■ **Task details**
Copy the data below in full, exactly as it appears.

■ **The data**
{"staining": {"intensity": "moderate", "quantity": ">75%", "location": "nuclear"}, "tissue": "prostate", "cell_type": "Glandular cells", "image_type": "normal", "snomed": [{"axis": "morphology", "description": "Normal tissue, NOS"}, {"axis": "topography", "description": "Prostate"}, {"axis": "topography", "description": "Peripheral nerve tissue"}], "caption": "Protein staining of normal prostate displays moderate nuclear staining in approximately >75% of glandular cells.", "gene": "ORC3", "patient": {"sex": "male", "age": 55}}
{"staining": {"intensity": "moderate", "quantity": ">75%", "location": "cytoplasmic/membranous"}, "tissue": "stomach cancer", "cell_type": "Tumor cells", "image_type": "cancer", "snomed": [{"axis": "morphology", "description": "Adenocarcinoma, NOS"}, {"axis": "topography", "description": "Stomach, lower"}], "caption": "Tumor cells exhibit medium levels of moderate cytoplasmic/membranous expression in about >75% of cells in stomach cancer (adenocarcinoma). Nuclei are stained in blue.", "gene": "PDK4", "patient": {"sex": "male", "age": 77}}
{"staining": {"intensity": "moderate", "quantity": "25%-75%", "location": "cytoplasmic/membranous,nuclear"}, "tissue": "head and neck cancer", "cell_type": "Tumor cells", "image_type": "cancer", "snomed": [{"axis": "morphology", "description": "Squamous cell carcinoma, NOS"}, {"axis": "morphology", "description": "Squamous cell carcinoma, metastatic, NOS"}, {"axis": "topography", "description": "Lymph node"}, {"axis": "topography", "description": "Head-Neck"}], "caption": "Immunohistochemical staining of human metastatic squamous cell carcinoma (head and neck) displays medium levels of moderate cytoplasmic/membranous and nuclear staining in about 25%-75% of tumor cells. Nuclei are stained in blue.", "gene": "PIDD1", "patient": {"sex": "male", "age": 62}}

■ **Written response**
{"staining": {"intensity": "moderate", "quantity": ">75%", "location": "nuclear"}, "tissue": "prostate", "cell_type": "Glandular cells", "image_type": "normal", "snomed": [{"axis": "morphology", "description": "Normal tissue, NOS"}, {"axis": "topography", "description": "Prostate"}, {"axis": "topography", "description": "Peripheral nerve tissue"}], "caption": "Protein staining of normal prostate displays moderate nuclear staining in approximately >75% of glandular cells.", "gene": "ORC3", "patient": {"sex": "male", "age": 55}}
{"staining": {"intensity": "moderate", "quantity": ">75%", "location": "cytoplasmic/membranous"}, "tissue": "stomach cancer", "cell_type": "Tumor cells", "image_type": "cancer", "snomed": [{"axis": "morphology", "description": "Adenocarcinoma, NOS"}, {"axis": "topography", "description": "Stomach, lower"}], "caption": "Tumor cells exhibit medium levels of moderate cytoplasmic/membranous expression in about >75% of cells in stomach cancer (adenocarcinoma). Nuclei are stained in blue.", "gene": "PDK4", "patient": {"sex": "male", "age": 77}}
{"staining": {"intensity": "moderate", "quantity": "25%-75%", "location": "cytoplasmic/membranous,nuclear"}, "tissue": "head and neck cancer", "cell_type": "Tumor cells", "image_type": "cancer", "snomed": [{"axis": "morphology", "description": "Squamous cell carcinoma, NOS"}, {"axis": "morphology", "description": "Squamous cell carcinoma, metastatic, NOS"}, {"axis": "topography", "description": "Lymph node"}, {"axis": "topography", "description": "Head-Neck"}], "caption": "Immunohistochemical staining of human metastatic squamous cell carcinoma (head and neck) displays medium levels of moderate cytoplasmic/membranous and nuclear staining in about 25%-75% of tumor cells. Nuclei are stained in blue.", "gene": "PIDD1", "patient": {"sex": "male", "age": 62}}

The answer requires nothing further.